Look, it wasn’t an easy route, not at all, I wouldn’t wish it upon anyone. But by taking the focus away from me the end result assisted everyone. This was me fertilising my ‘burnt out forest’ and allowing it to bloom, not just for my advantage but also for the betterment of others. And although I’m not working, which I wish I was, I’m still doing the same thing today, using my experiences to assist others on this hellish route we are on.

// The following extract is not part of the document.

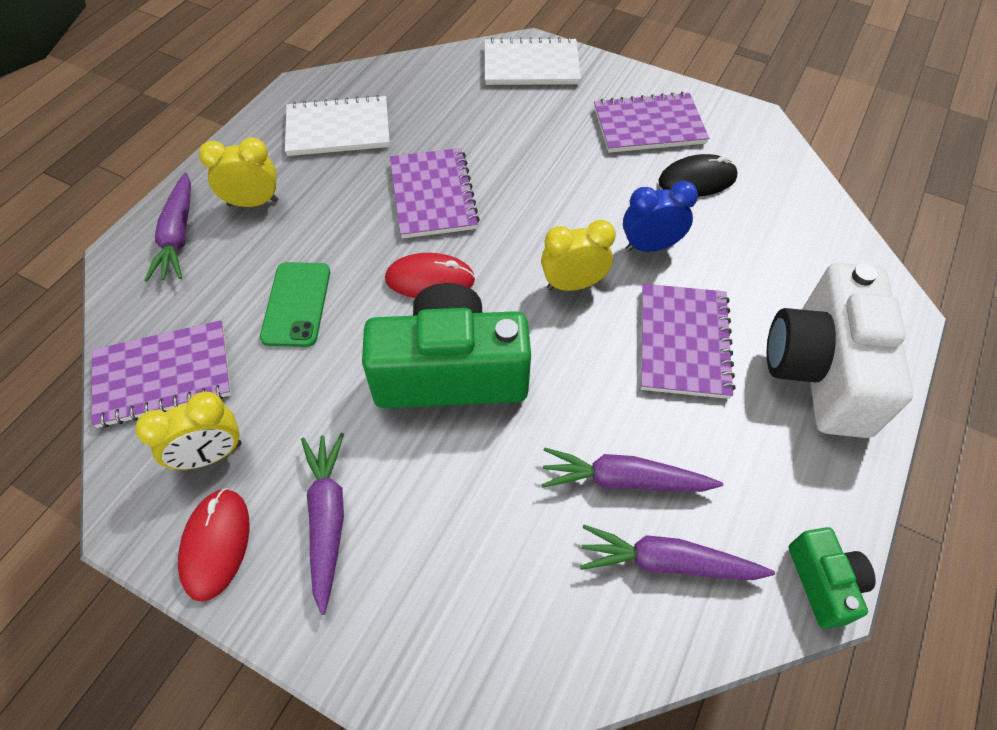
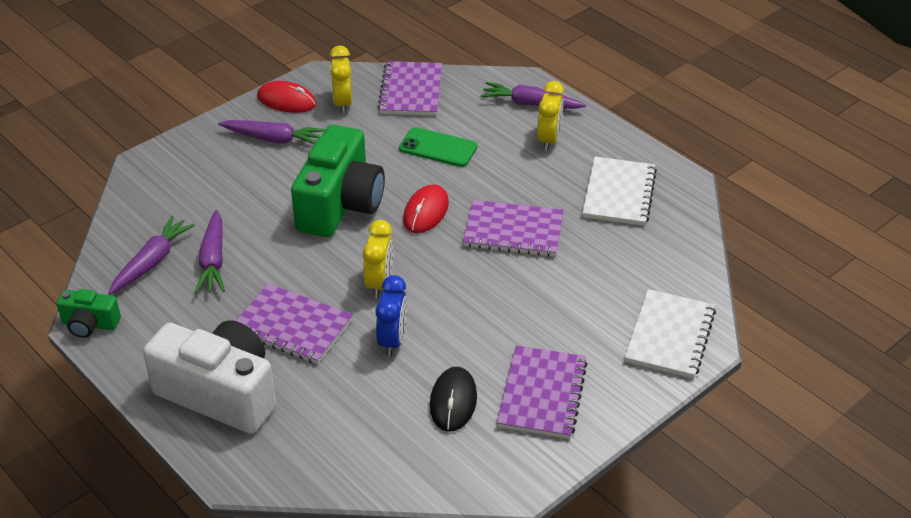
camera: 110 degrees right, 15 degrees down
purple carrot [541,447,723,492] -> purple carrot turned 150 degrees clockwise [194,210,225,293]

I am pleased you can find your experience beneficial for others and even choosing to be effective and productive. This is what makes you a particularly effective leader because you know what it is like to feel insecure, alone, and to look to someone else for help. You appear to have acquired the necessary emotional equipment to be your own person and to use your experiences to benefit others. And thank you for being your own person, supporting others and allowing yourself to be supported.

Learning to accept and learning to surrender into my place in life, even in my recovery, has been extremely hard. In my recovery I always felt these every shifting tides of struggling higher and slipping lower, feeling inadequate and defective, unimportant and undesirable. Then the self-hatred and self-contempt, hopelessness and despair would just burn inside of me. The AA meetings would even create this “gap” between what I was and what I am not, between the inner-observer and my alcoholic mind. My alcoholic mind kept communicating there is nothing in the world I can identify with, nothing true or valuable I could believe in. I just felt this “gap” between the inner-observer and my addictive personality.

My human nature abhorred this gap or vacuum from within. God or what AA considers the Higher Power, became this dirty-rat and buck-hole, even is this enormous stumbling block. It felt like there was nothing to believe in, besides horror and uncertainty. Then when the serenity candle began to burn the story I had been telling myself no longer mattered. Serenity was communicating to leave the familiarity of my addictive mind, step into nothing, and walk off the edge of the world. This felt like my end and my death. This death was communicating there is no achievement and no success here. And I realized, from the AA program, it takes faith in a Higher Power to counteract this terror and the despair. However this point of nothingness, walking off the face of the earth, is what I have struggled with the most. I felt like ice melting into water.

The strange part, for me, is this ice dissolves into this inner Essence and it takes faith. This faith is empty and yet full of potentiality. This faith is rather hard to describe, like an inner Essence and yet also can create a sensation of being a natural agnostic and atheists. Once again I felt this “gap” between the observer and my alcoholic mind, a vacuum. This is when my addiction really kicked in and yet I had enough recovery I knew this reactive force. Then the emptiness becomes a place to begin and is faith. It is at this point powerlessness in the emptiness became the heart of my faith because the addiction was not overpowering me.

I now feel a greater acceptance in my powerlessness. This powerlessness is just a place to begin and is real sobriety, like crisp morning. For some reason, beyond me, my powerlessness is bringing good out of evil, hope from hopelessness, meaning from absurdity, and saving what appeared to be lost. Mysteriously, this filtering raw material through the unconscious and into powerlessness is now the light of awareness. Also I am not absolutely sure you can relate to my words Merl, yet I also believe you can because realizing our own value without reference to anyone is probably the hardest thing we can do. It appears precisely this place where you appear to be finding security and acceptance within yourself.